For small sample sizes the mean difference between actual and intended coverage probability has a lot more variance around 0 than it does for larger sample sizes, which can be attributed to sampling variability. Overall, absolute differences in actual coverage probability and intended coverage probability don’t appear to extend beyond .02, indicating normal prediction intervals tend to have good coverage probability for symmetric, beta distributed data.
n_means_df <- beta_df %>%
mutate(diff = cover - PI_percentage) %>%
group_by(n) %>%
summarize(mean = mean(diff), mu_in_interval = sum(mean_in_interval)/n()) %>%
filter(n %in% 1:30)ggplot(n_means_df, aes(x = n, y = mu_in_interval)) +
geom_point() +
labs(
x = "sample size",
y = "proportion of mu-inclusive prediction intervals",
title = "Figure 2",
subtitle = "proportion of mu-inclusive prediction intervals based on sample size"
)
Figure 2 plots the proportion of prediction intervals that cover mu = .5 per each sample size from 2 to 30. These points converge to 1 at a sample size of around 4, meaning for sample sizes of 4 or greater it is probable that all random samples with those samples sizes will produce normal-prediction intervals that cover the mean of the beta distribution said data originated from.
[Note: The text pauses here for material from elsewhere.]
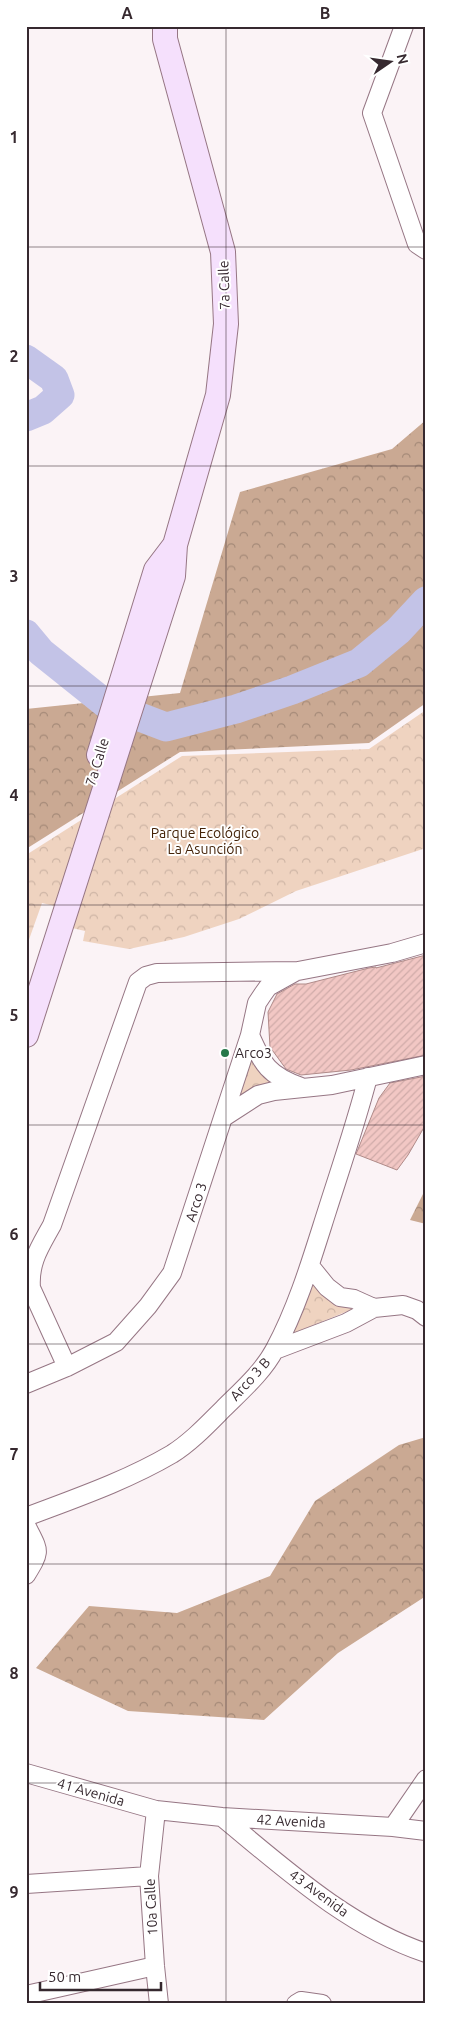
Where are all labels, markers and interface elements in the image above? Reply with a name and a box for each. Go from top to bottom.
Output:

ns_of_interest <- c(5, 10, 30, 50, 100)
beta_df_2 <- filter(beta_df,n %in% ns_of_interest) %>%
mutate(sample_size = as.factor(n))ggplot(beta_df_2, aes(x = alpha, y = cover, color = sample_size)) +
geom_point() +
geom_smooth(aes(line = n ), se = FALSE) +
labs(
x = "value of alpha and beta",
y = "actual coverage probability",
title = "Figure 3",
subtitle = "actual coverage probability based on parameter values"
)
Figure 3 plots the actual coverage probability per each value of alpha and beta. Points and lines are colored based on sample size, which are described in the legend. Alpha and beta have the same values, by the way. All the lines of best fit seem close to being horizontal, meaning that there most likely is not a relationship between the values of alpha/beta and the actual coverage probability of the data’s prediction interval. Based on the large overlap between lines, normal prediction intervals based on small amounts of data don’t seem more likely to deviate from the intended coverage probability of the data’s parent symmetric beta distribution, although they do have larger amounts of variability around their mean coverage probability.
Conclusion
By generating data from symmetric beta distributions with mu = .5 and making normal prediction intervals based on this data, I was able to assess the predictive accuracy and actual coverage probability of normal prediction intervals when applied to symmetric-beta data. Even given small sample sizes, normal prediction intervals seem to have good predictive accuracy and good coverage probability.